U. S. stocks hit a rough patch last month, and investors are grateful.
Concerns about rising long-term interest rates amid a hot jobs report and the prospect of persistent inflation have caused the S
But this pullback will end up being a buying opportunity for those with strong stomachs, according to Keith Lerner, lead market strategist at Truist.
“Pullbacks are always uncomfortable but are the admission price to the market,” Lerner wrote in a recent note, echoing a statement he’d made during dips last year.
Markets gained a lot of momentum following Donald Trump’s victory, which many believed would result in a reduction in corporate taxes and a business-friendly regulatory environment. That enthusiasm has waned and the S
While the slowdown was unwelcome, some strategists considered it justified, given the magnitude of the stock rally. The consensus among Wall Street corporations that the S
“When expectations are high, a little bad news can go a long way,” Lerner wrote.
Taking a step back now, Lerner believes the stock can advance further into 2025.
“We are seeing a reset of prices and market sentiment, which had become tense in the near term; this remains within the bounds of an ongoing bull market,” Lerner wrote.
No one likes watching their hard-earned gains evaporate, but it’s crucial to keep downturns in perspective.
The S&P 500 has fallen 5% or more 30 times since March 2009, equal to about two consistent sell-offs for the year. Even so, the index has risen 1,087%, adding dividends, since that moment of recovery from the currency crisis, so the opportunity rate to promote would have been enormous.
When U. S. stocks have fallen at least 5% over the past 16 years, their decline usually comes after a 7. 5% loss in 28 days, according to Truist. The last reboot was close to 5% over a 36-day period, leading Lerner to think he’s already at least halfway there.
Another positive is that key segments of the market have already taken a beating. Small-cap stocks are down 10% from their highs, and the typical stock of the S&P 500 – as measured by the equal-weighted edition of the index – is down 7%, Lerner noted. This means that pain may simply be taken into account.

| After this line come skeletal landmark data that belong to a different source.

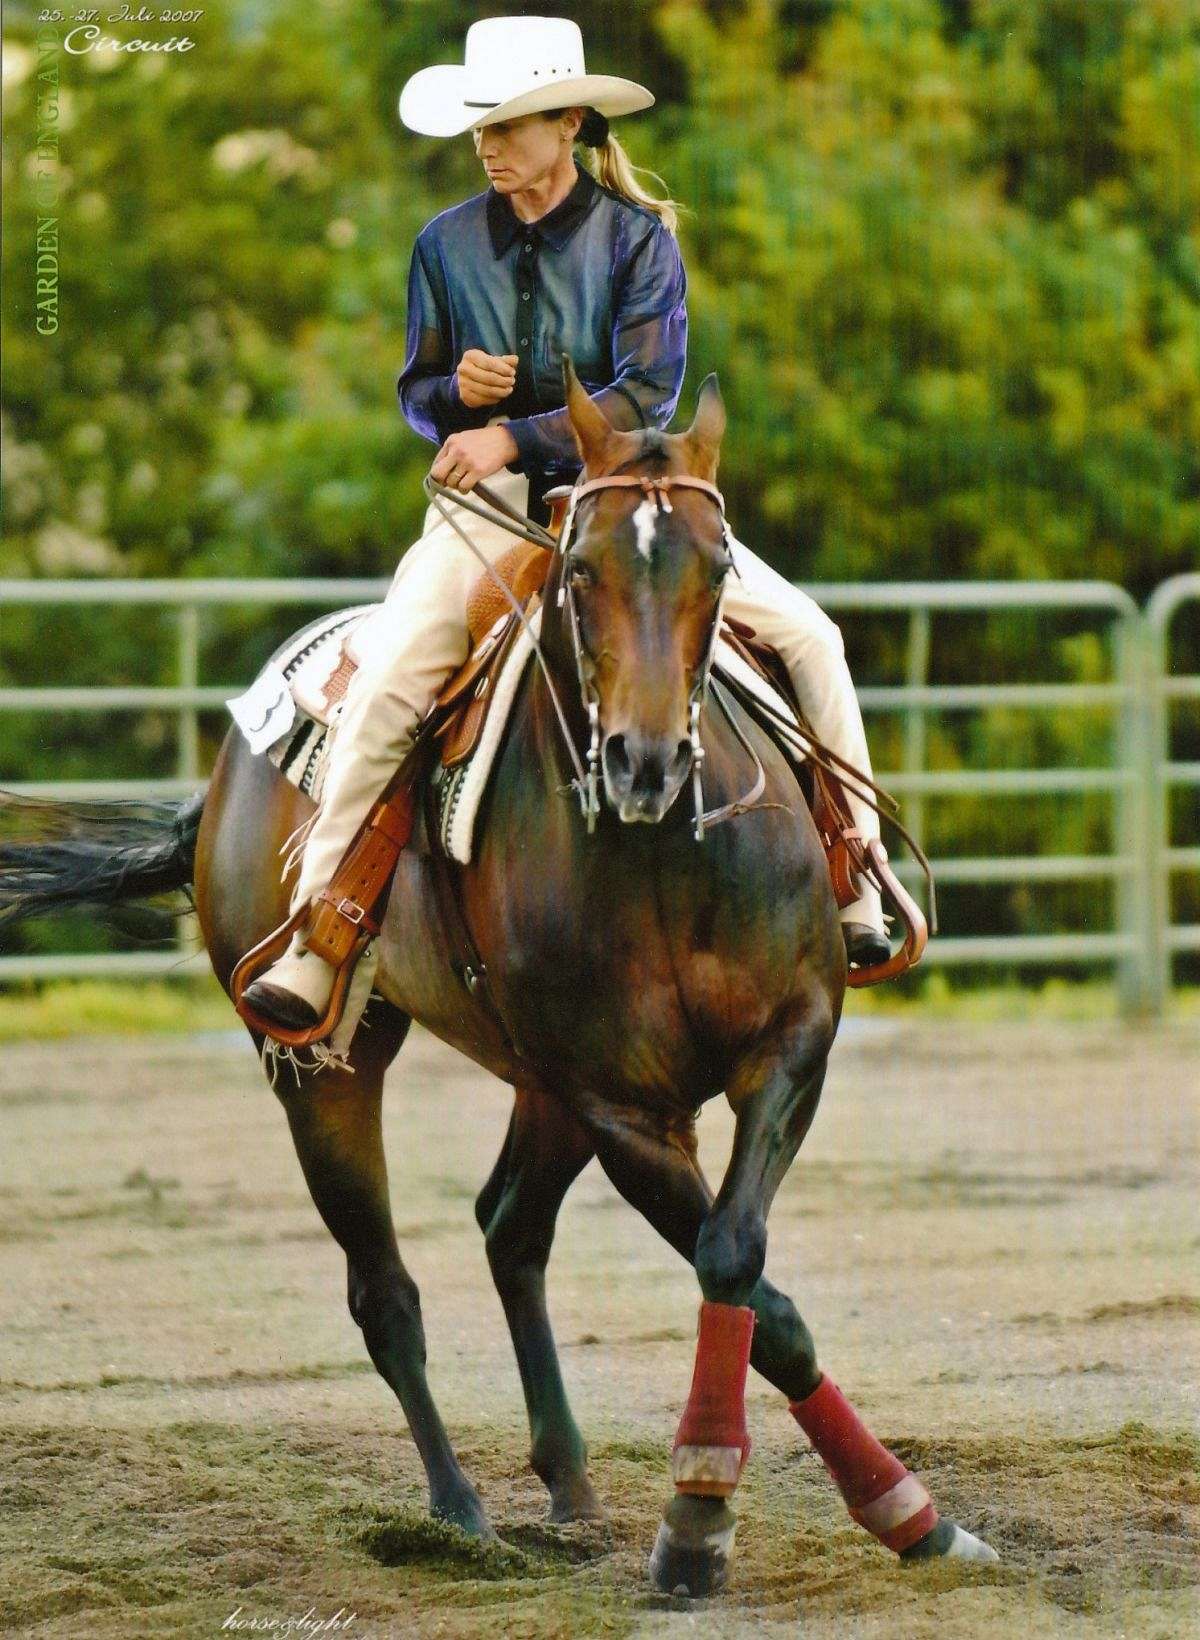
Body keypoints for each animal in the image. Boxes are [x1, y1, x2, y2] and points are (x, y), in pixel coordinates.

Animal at [0, 363, 997, 1595]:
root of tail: (221, 782)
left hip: (537, 1084)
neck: (661, 856)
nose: (645, 762)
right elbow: (752, 1289)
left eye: (718, 565)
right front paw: (698, 1521)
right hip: (329, 1074)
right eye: (582, 569)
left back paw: (567, 1481)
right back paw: (458, 1514)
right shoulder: (624, 1108)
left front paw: (907, 1515)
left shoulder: (789, 1045)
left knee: (510, 1227)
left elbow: (742, 1263)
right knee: (386, 1293)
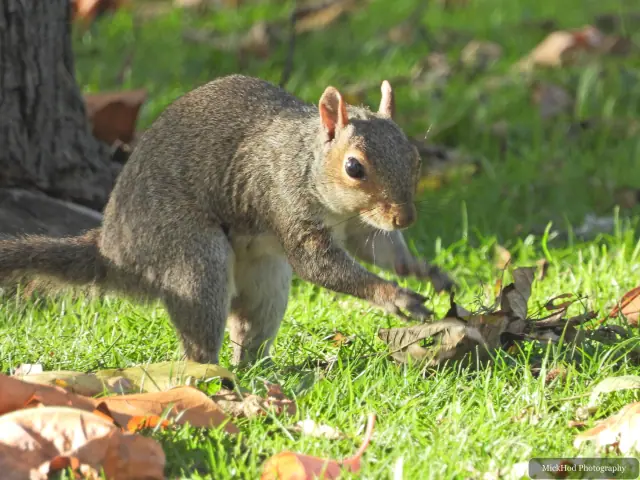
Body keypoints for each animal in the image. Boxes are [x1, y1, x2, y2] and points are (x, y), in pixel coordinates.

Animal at [0, 75, 453, 365]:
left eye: (414, 158)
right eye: (354, 167)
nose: (405, 218)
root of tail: (114, 249)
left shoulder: (360, 225)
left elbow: (379, 250)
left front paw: (429, 272)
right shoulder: (283, 198)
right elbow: (317, 266)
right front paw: (393, 296)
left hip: (266, 276)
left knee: (249, 327)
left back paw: (259, 371)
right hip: (191, 256)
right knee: (200, 333)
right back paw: (214, 378)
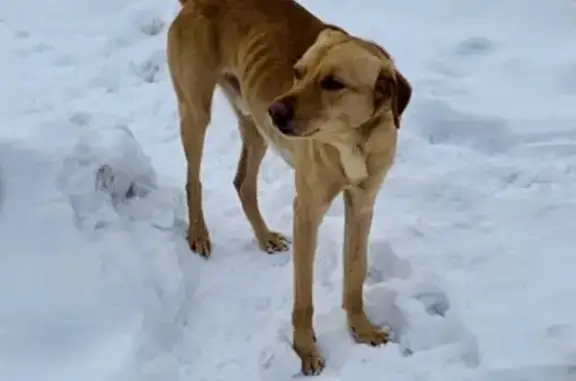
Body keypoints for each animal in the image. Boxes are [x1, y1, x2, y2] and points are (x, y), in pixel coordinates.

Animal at [164, 0, 412, 374]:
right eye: (298, 72)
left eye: (333, 83)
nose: (274, 109)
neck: (351, 143)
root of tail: (195, 3)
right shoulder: (307, 212)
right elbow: (303, 297)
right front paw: (305, 349)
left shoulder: (362, 206)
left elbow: (355, 277)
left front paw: (361, 328)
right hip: (197, 111)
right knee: (193, 180)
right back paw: (198, 233)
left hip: (252, 122)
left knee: (242, 183)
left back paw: (264, 236)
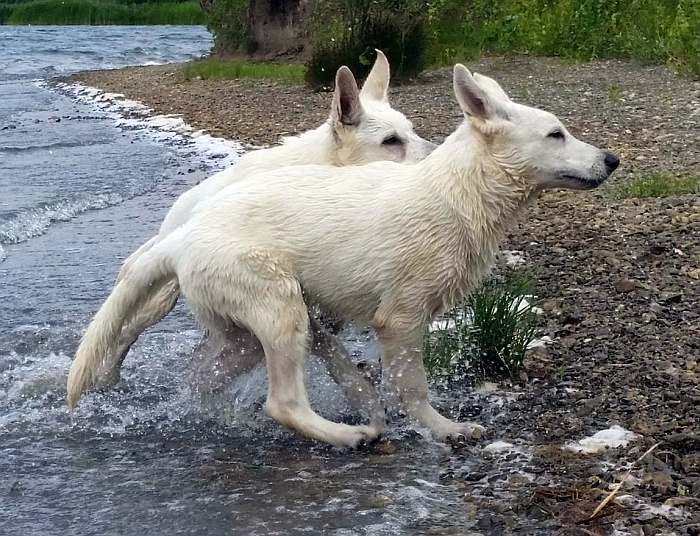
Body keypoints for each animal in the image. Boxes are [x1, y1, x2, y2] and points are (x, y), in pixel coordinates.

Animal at [68, 63, 620, 448]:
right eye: (556, 134)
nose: (613, 160)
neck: (458, 192)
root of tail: (185, 234)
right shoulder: (399, 320)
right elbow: (413, 389)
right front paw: (443, 429)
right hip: (280, 309)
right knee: (281, 402)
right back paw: (346, 436)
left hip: (250, 331)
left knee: (201, 379)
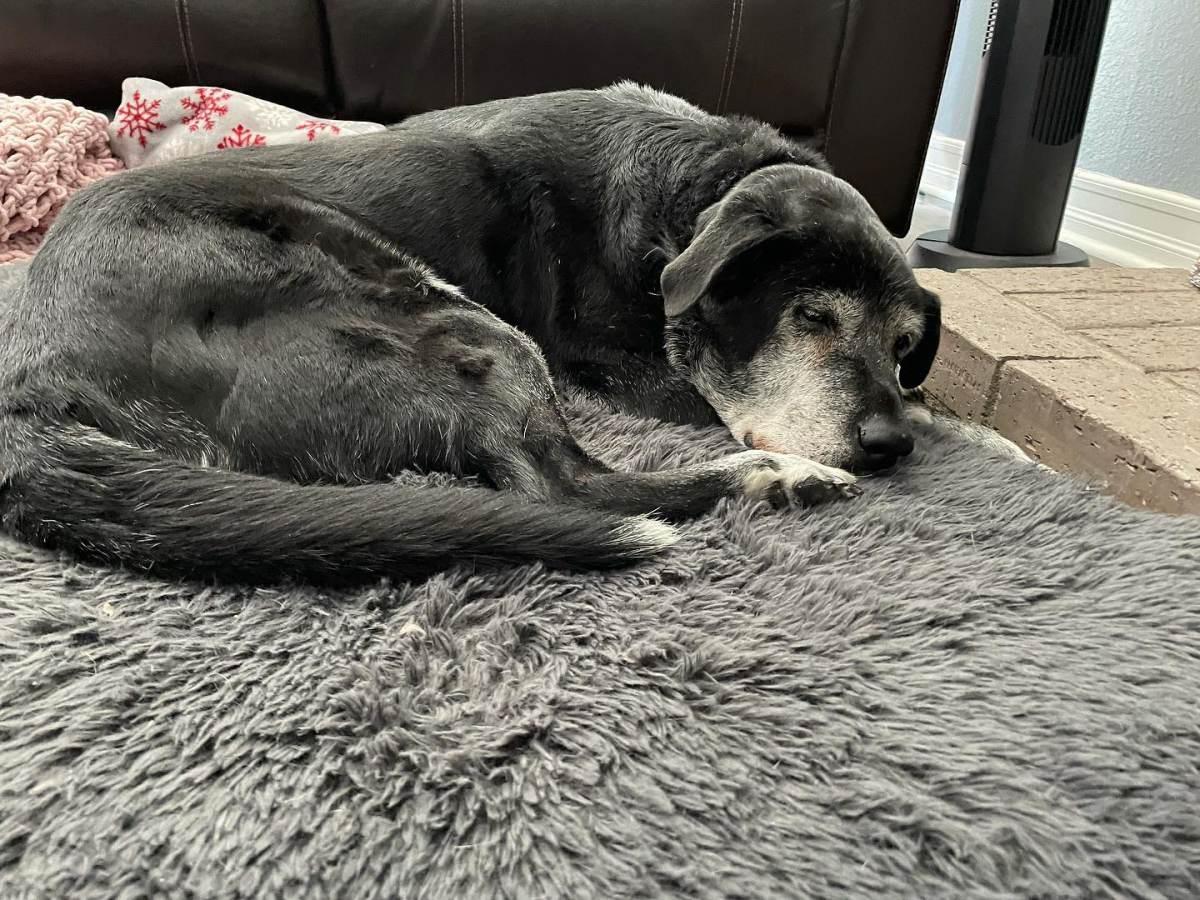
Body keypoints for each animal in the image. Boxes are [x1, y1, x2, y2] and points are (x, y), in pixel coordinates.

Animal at [0, 82, 936, 578]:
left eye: (902, 347)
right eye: (812, 317)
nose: (890, 444)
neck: (685, 199)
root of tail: (32, 386)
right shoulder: (615, 364)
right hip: (447, 311)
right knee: (561, 486)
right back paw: (775, 478)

Investors are concerned about the strength of the economy, unlike two years ago.
Better-than-anticipated job additions mean that the Federal Reserve likely won’t be in any rush to cut rates. In fact, there are some on the Street who worry the Fed’s next move will be a hike.
Although bull markets want a healthy economy, lower rates are a key component of the optimists’ base case. The market is trading at a peak valuation, and if rates remain high for six months or more, investors will reconsider whether it is wise to pay that premium for long-term corporate earnings.
However, Lerner believes that the market overreacts to fears of higher rates over an extended period.
“We would prefer a stronger economy with fewer rate cuts than a weaker economy that requires more aggressive rate cuts,” Lerner wrote.
The US economy is humming along, but it doesn’t seem to be at risk of overheating. Truist’s 2025 forecast for US GDP growth is 2.5%, which should power solid earnings growth. That arguably should be investors’ focus ahead of the upcoming fourth-quarter earnings season.
“A resilient economy should continue to support higher corporate profits, and the economy has proven to be somewhat less interest-rate sensitive relative to history over recent years,” Lerner wrote.
And as long as the U. S. economy stays afloat, Lerner believes domestic stocks are a dud.
“For investors who underweight their target inventory position, we would use market hindsight,” Lerner wrote.
Truist’s most sensible investment ideas in early 2025 are large-cap stocks rather than smaller stocks, corporations in high-growth industries such as generation and communications services, and money services, which are an economically sensitive organization. Outside of stocks, the company believes gold is a smart choice. coverage.
These recommendations are very similar to those from six months ago: generation and monetary facilities have replaced the defensive utilities sector, which has lagged lately.